Are You Lacking Clients Because You Suck at Sales?

Before you rush to judgment on your sales abilities (even if those need a little work), you might be lacking clients because you aren’t having conversations with enough prospects.

In sales, your close ratio is the percentage of business that you win. Depending on how many opportunities you pursue versus actual contracts you sign.

There are a lot of factors that go into this percentage.

A good close ratio is around 25%. Meaning, if you talk to four potential customers and get one, you are decent at sales. If you are closing around 10% of your prospective customers, you are average.

There is a saying that “anyone can close 10% of anything.”

Before you judge whether sales is really the issue holding you back from growing your business, you should do some napkin math to figure out what your close ratio is.

Getting More Clients Is Usually About Prospecting

Helping web designers with their sales game is one of my top priorities.
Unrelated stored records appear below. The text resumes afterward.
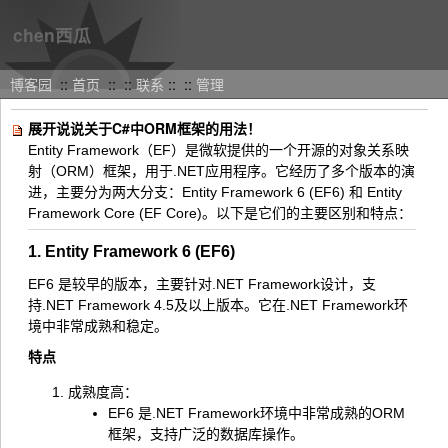
chen西瓜
博客园
::
首页
::
::
联系
::
::
管理
展开说说关于C#中ORM框架的用法！
Entity Framework（EF）是微软提供的一个开源的对象关系映
射（ORM）框架，用于.NET应用程序。它经历了多个版本的演
进，主要分为两大分支：Entity Framework 6 (EF6) 和 Entity
Framework Core (EF Core)。以下是它们的主要区别和特点：
1. Entity Framework 6 (EF6)
EF6 是较早的版本，主要针对.NET Framework设计，支
持.NET Framework 4.5及以上版本。它在.NET Framework环
境中非常成熟和稳定。
特点
成熟度高：
EF6 是.NET Framework环境中非常成熟的ORM
框架，支持广泛的数据库操作。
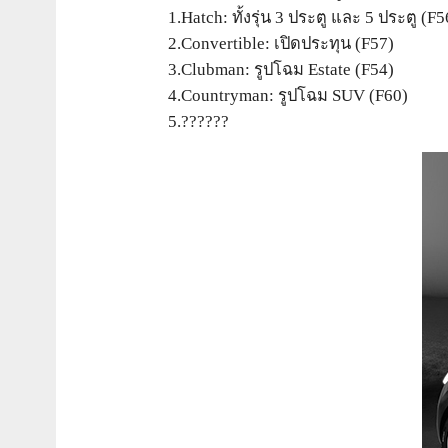
1.Hatch: ทั้งรุ่น 3 ประตู และ 5 ประตู (F5
2.Convertible: เปิดประทุน (F57)
3.Clubman: รูปโฉม Estate (F54)
4.Countryman: รูปโฉม SUV (F60)
5.??????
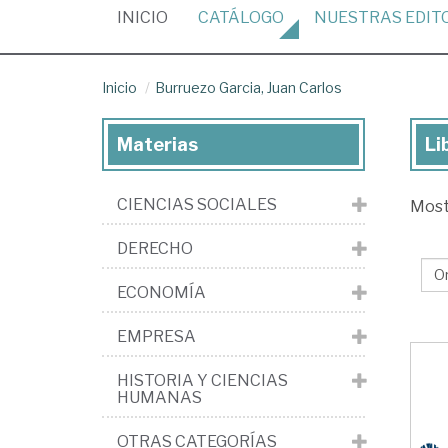
(CURRENT)
INICIO
CATÁLOGO
NUESTRAS
EDIT
Inicio
Burruezo Garcia, Juan Carlos
Materias
Li
Lib
de
CIENCIAS SOCIALES
Mos
Bu
Gar
DERECHO
Ju
ECONOMÍA
Car
EMPRESA
HISTORIA Y CIENCIAS
HUMANAS
OTRAS CATEGORÍAS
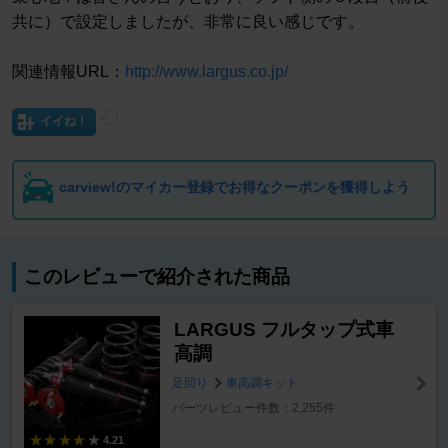
共に）で設定しましたが、非常に良い感じです。
関連情報URL：
http://www.largus.co.jp/
イイね！
carview!のマイカー登録でお得なクーポンを獲得しよう
このレビューで紹介された商品
LARGUS フルタップ式車
高調
足回り
車高調キット
パーツレビュー件数：2,255件
4.21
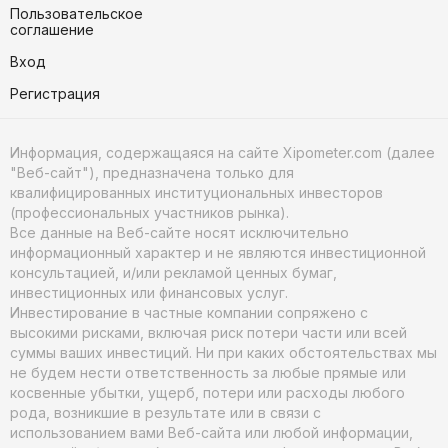
Пользовательское
соглашение
Вход
Регистрация
Информация, содержащаяся на сайте Xipometer.com (далее
"Веб-сайт"), предназначена только для
квалифицированных институциональных инвесторов
(профессиональных участников рынка).
Все данные на Веб-сайте носят исключительно
информационный характер и не являются инвестиционной
консультацией, и/или рекламой ценных бумаг,
инвестиционных или финансовых услуг.
Инвестирование в частные компании сопряжено с
высокими рисками, включая риск потери части или всей
суммы ваших инвестиций. Ни при каких обстоятельствах мы
не будем нести ответственность за любые прямые или
косвенные убытки, ущерб, потери или расходы любого
рода, возникшие в результате или в связи с
использованием вами Веб-сайта или любой информации,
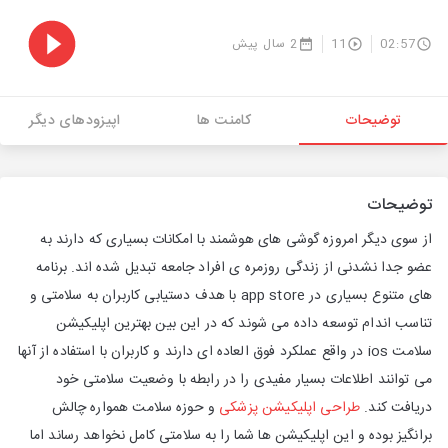
02:57
11
2 سال پیش
توضیحات
کامنت ها
اپیزودهای دیگر
توضیحات
از سوی دیگر امروزه گوشی های هوشمند با امکانات بسیاری که دارند به
عضو جدا نشدنی از زندگی روزمره ی افراد جامعه تبدیل شده اند. برنامه
های متنوع بسیاری در app store با هدف دستیابی کاربران به سلامتی و
تناسب اندام توسعه داده می شوند که در این بین بهترین اپلیکیشن
سلامت ios در واقع عملکرد فوق العاده ای دارند و کاربران با استفاده از آنها
می توانند اطلاعات بسیار مفیدی را در رابطه با وضعیت سلامتی خود
دریافت کند.
طراحی اپلیکیشن پزشکی
و حوزه سلامت همواره چالش
برانگیز بوده و این اپلیکیشن ها شما را به سلامتی کامل نخواهد رساند اما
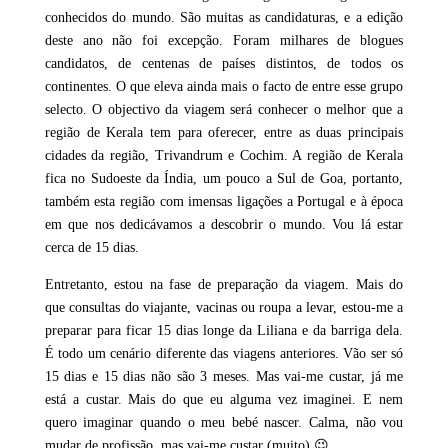
conhecidos do mundo. São muitas as candidaturas, e a edição
deste ano não foi excepção. Foram milhares de blogues
candidatos, de centenas de países distintos, de todos os
continentes. O que eleva ainda mais o facto de entre esse grupo
selecto. O objectivo da viagem será conhecer o melhor que a
região de Kerala tem para oferecer, entre as duas principais
cidades da região, Trivandrum e Cochim. A região de Kerala
fica no Sudoeste da Índia, um pouco a Sul de Goa, portanto,
também esta região com imensas ligações a Portugal e à época
em que nos dedicávamos a descobrir o mundo. Vou lá estar
cerca de 15 dias.
Entretanto, estou na fase de preparação da viagem. Mais do
que consultas do viajante, vacinas ou roupa a levar, estou-me a
preparar para ficar 15 dias longe da Liliana e da barriga dela.
É todo um cenário diferente das viagens anteriores. Vão ser só
15 dias e 15 dias não são 3 meses. Mas vai-me custar, já me
está a custar. Mais do que eu alguma vez imaginei. E nem
quero imaginar quando o meu bebé nascer. Calma, não vou
mudar de profissão, mas vai-me custar (muito) 😉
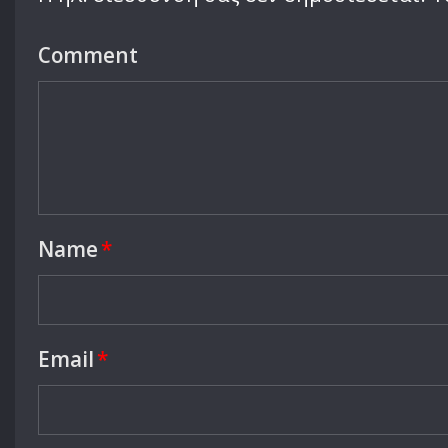
Comment
Name
*
Email
*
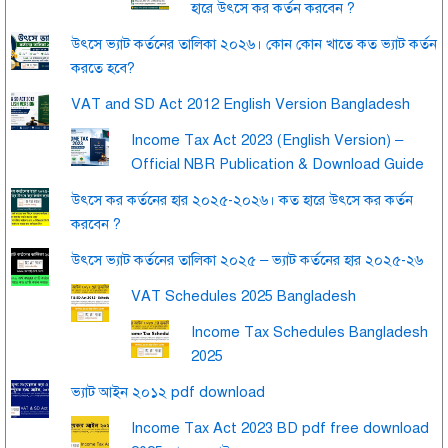
হারে উৎসে কর কর্তন করবেন ?
উৎসে ভ্যাট কর্তনের তালিকা ২০২৬। কোন কোন খাতে কত ভ্যাট কর্তন
করতে হবে?
VAT and SD Act 2012 English Version Bangladesh
Income Tax Act 2023 (English Version) –
Official NBR Publication & Download Guide
উৎসে কর কর্তনের হার ২০২৫-২০২৬। কত হারে উৎসে কর কর্তন
করবেন ?
উৎসে ভ্যাট কর্তনের তালিকা ২০২৫ – ভ্যাট কর্তনের হার ২০২৫-২৬
VAT Schedules 2025 Bangladesh
Income Tax Schedules Bangladesh
2025
ভ্যাট আইন ২০১২ pdf download
Income Tax Act 2023 BD pdf free download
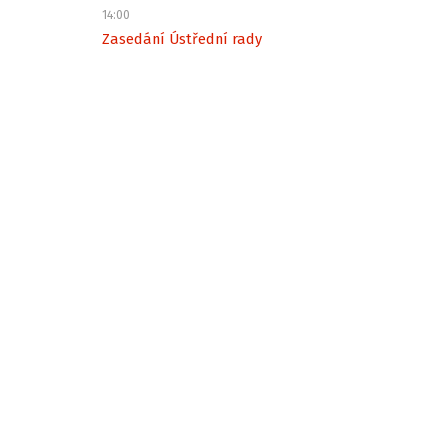
14:00
Zasedání Ústřední rady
However, sometimes we are extra hard on ourselves regarding sales.

A lot of people think they suck at sales, when in truth they suck at prospecting.

They aren’t having conversations with enough people.

If you only reach one or two prospects per month and you wonder why you aren’t getting any sales, then you might want to rethink how you are getting in front of prospects.

Getting More Theoretical

There are two primary functions to grow your business: sales and marketing.

Marketing is the strategy used to find interested people. This could include advertising, attending conferences, sending emails, speaking at events, and so on. It is the function that helps you prospect.

Sales, on the other hand, is the tactical execution you use once you have an interested prospect. It is the process you use to close a deal, and how you handle yourself one-on-one.

Before you pass ultimate judgment on yourself as to whether or not you completely suck at sales, I suggest figuring out your close ratio. From there, you will know what you should work on first: sales or marketing.